7. avr., 2018

Partie 12

-Je vais à la toilette, dis-je en passant devant Caleb pour quitter mon siège.

-Ok, répond-t-il en poussant ses jambes de côté de façon à ce que je puisse passer.

Je me dirige ensuite vers le derrière de l’avion, ouvre la porte des toilettes et fait ce que j’ai à faire. Je vous épargne les détails. Je me suis toujours demandé où s’en allait tout ce papier, urine et défécation. Est-ce que ça reste dans l’avion et c’est vidé lorsque l’appareil est à terre? Dans ce quand je n’ai jamais vu ou entendu personne faire le témoigne d’avoir vu faire ça un jour. À moins que tout ne soit relâché de l’avion au fur et à mesure. Si cette option est la bonne, je viens peut-être d’uriner dans le verre de champagne de quelqu’un. Qui sait?

En ressortant, je croise une hôtesse qui, en se retournant vers moi avec deux ou trois canettes de Pepsi, m’adresse un large sourire poli. En même temps elle ne doit pas avoir le choix. Je verrais mal une hôtesse de l’air faire la tête. On la remercie, même si je la comprendrais de craquer parfois. Il existe trop de crétins dans le monde, il n’y a pas que les gens de bonne famille qui voyagent. Il y a aussi des enfants pleurnichards et des vieux grincheux. Enfin, je crois, j’imagine en tout cas.
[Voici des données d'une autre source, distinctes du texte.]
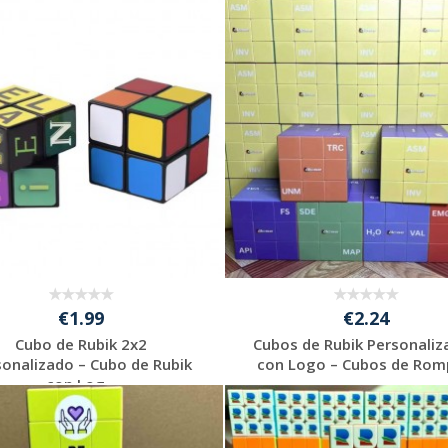
€1.99
€2.24
Cubo de Rubik 2x2
Cubos de Rubik Personali
sonalizado – Cubo de Rubik
con Logo – Cubos de Romp
con Log...
Solicitar
Solicitar
presupuesto
presupuesto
-Vous croyez que je peux avoir une bouteille d’eau? Lui demandai-je en lui rendant son sourire.

-Bien sûr, attend!

Elle me fait dos pour ouvrir le réfrigérateur transparent qui était derrière elle, y enfonce son bras, avant de le ressortir et de me tendre ce que j’ai demandé.

-Merci.

-De rien, jeune fille.

Elle retourne à ses occupation alors, que je repousse le rideau qui me séparait de l’espace des siège et la scène que je vois me clou sur place. Caleb affiche un regard agacé à un point tel qu’il pourrait se mettre à éclater d’une seconde à l’autre. Un monsieur d’une trentaine d’année est penché sur son épaule.

-S’il te plaît, le jeune, aller.

-Non.

-Tu n’a pas vu celle qui est à côté de moi, j’en ai marre d’être assis à côté de jacasseuses.

-Non.

-S’il te plaît, un petit service. Entre homme. Aller.

-Non, répète-t-il sans broncher devant l’insistance de cet homme.

-Écoute, je vois bien que t’ai un beau gars et que tu dois sans doute voyager qu’avec de belle femme. T’es pas forcé de les garder pour toi. Fais un geste.

Caleb tourne la tête lentement en grimaçant.

-Laisse-moi celle-là, tu l’as eu pour toi pendant presque tout le voyage.

Soudain, Caleb lui attrape la gorge avec le pouce et l’index devant les autres passagers ébahis de surprise.

-Oui et elle reste avec moi, mais toi, tu dégages. C’est clair?

L’homme, dont le visage et les yeux commencent à virer au rouge vif, se met à hocher la tête vivement en claquant le bras de Caleb pour qu’il le relâche. Je m’empresse de les rejoindre.

-Caleb.

Il se tourne vers moi et m’observe un instant avant de le libérer. Le trentenaire se dépêcha de regagner sa place et repris la mienne aux côtés de mon… heu… de Caleb. Gênée, j’entends les autres voyageurs chuchoter discrètement et je me doute bien qu’ils parlent de nous.

-Merci.

-Pourquoi.

-C’est la première fois qu’on me défend comme ça. Je veux dire, en tant que grand frère.

-Qu’est-ce que tu racontes. Tu as un grand frère, non? Jed, je crois.

-Oui, il est ce qui se rapproche le plus d’un grand frère, mais il a toujours été trop vieux pour qu’on puisse fréquenter les mêmes écoles au moment, donc il n’était pas vraiment là pour me défendre comme tu l’as fait, alors merci.

-T’inquiète pas, à l’avenir je serai toujours là.

Je souris et il me pousse gentiment d’un léger coup d’épaule.